The Financial Times recently published a piece criticizing three water companies that continue to maintain subsidiaries in tax havens. This type of criticism is nothing new, as water companies in the UK have faced scrutiny for several years. It is, however, noteworthy thanks to the increase in recent pressure for these companies to move their subsidiaries without any seeming effect on their actions.
The Companies and Havens
Welsh Water, Southern Water, and South-East Water all currently have subsidiaries in the Cayman Islands, a jurisdiction that most experts agree is a tax haven. These subsidiaries in the Cayman Islands were created 10 years ago to get around rules about raising cash via the bond markets. The rules in question are no longer valid, but that has not stopped the water companies from using them.
While the UK water companies in question claim that they do not receive any advantages in income tax from residing in these tax havens, that is not enough. Evidence shows that they pay very low tax rates. As of March 2020, Welsh Water and Southern Liquid had not paid any corporate tax. At the same point, South-East Liquid only paid 1.9 million in income tax despite having profits before tax of 33.8 million. This comes out to taxes of just 5.6 percent.
It is an interesting note that England is the only country in the world with a fully privatized system for sewage and water. This has been the system in the country since 1989.
There Is No Restriction on Tax Haven Holdings
An important point in this criticism is that water business regulators do not have any official prohibitions on holdings in tax havens. Despite this, it has frowned upon the financial strategy and has done so consistently for years.
The water regulators also pointed to past behaviors they called “damaging,” indicating them as motivation to encourage water companies to stop using tax havens. The argument comes down to the fact that water is a public utility, and as such, it should follow good practices that will help with public trust.
Those unhappy with the use of tax havens also point out that the water companies in question are exclusive monopolies and get their income completely from the British public. Essentially, the British people have no choice but to use these companies. With this in mind, the fact that they use tax havens becomes suspicious or at least highly unwanted.
Some Water Companies Have Made Changes
While three water companies refuse to move their subsidiaries from tax havens like the Cayman Islands, some have already done so. Anglian Water, Yorkshire Water, and Thames Water all closed their subsidiaries in the tax haven two years ago.
Those three companies, along with Southern Water, one of the companies currently facing scrutiny, made headlines in 2017. They had a combined 24 billion pounds of debt yet had paid no corporate tax in the previous years. Critics at the time argued that the debt was an attempt to reduce tax bills and instead receive profits.

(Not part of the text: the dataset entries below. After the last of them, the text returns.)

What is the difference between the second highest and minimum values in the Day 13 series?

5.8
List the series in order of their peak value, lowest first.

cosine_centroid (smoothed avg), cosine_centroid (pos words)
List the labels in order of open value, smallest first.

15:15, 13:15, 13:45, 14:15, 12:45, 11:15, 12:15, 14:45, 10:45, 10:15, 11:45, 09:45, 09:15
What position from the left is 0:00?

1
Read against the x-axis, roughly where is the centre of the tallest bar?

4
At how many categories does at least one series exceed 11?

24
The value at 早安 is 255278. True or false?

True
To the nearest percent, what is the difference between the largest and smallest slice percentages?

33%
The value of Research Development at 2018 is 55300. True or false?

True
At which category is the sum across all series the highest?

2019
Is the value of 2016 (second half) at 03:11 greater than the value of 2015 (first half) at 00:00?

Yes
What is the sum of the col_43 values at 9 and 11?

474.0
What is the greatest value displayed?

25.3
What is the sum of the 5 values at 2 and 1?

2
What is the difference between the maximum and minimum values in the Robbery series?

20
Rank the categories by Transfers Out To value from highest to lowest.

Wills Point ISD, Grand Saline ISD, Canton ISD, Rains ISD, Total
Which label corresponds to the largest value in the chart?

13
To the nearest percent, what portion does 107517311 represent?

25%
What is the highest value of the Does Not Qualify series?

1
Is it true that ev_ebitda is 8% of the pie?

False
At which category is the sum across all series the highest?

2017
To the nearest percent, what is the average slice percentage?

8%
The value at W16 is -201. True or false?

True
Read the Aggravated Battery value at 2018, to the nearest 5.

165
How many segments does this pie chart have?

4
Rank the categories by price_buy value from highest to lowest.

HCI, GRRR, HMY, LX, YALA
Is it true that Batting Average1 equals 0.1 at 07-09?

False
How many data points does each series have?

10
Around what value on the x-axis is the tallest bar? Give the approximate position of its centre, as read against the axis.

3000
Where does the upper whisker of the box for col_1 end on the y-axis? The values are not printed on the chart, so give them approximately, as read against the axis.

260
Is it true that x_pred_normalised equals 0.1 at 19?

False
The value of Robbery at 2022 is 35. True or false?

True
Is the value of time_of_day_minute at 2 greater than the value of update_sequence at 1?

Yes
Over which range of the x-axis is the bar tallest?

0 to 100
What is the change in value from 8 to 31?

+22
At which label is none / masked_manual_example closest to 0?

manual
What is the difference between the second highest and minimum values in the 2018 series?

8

Financing experts also pointed out that a great deal of the “cheap money” likely went to the owners of the water companies instead of providing any benefit for the British public who use the services.
The Actions Taken Then
Back in November 2017, the water regulators addressed these concerns, pointing out the issue of public trust, which continues to be a concern today. The regulator encouraged the water companies to reduce their debt and made plans to make stricter rules regarding the fees they were allowed to charge.
As of just a few weeks after those criticisms were published, still in November 2017, Thames Water had already announced it would close its subsidiaries in the Cayman Islands. Anglian Water and Yorkshire Water followed suit not long after.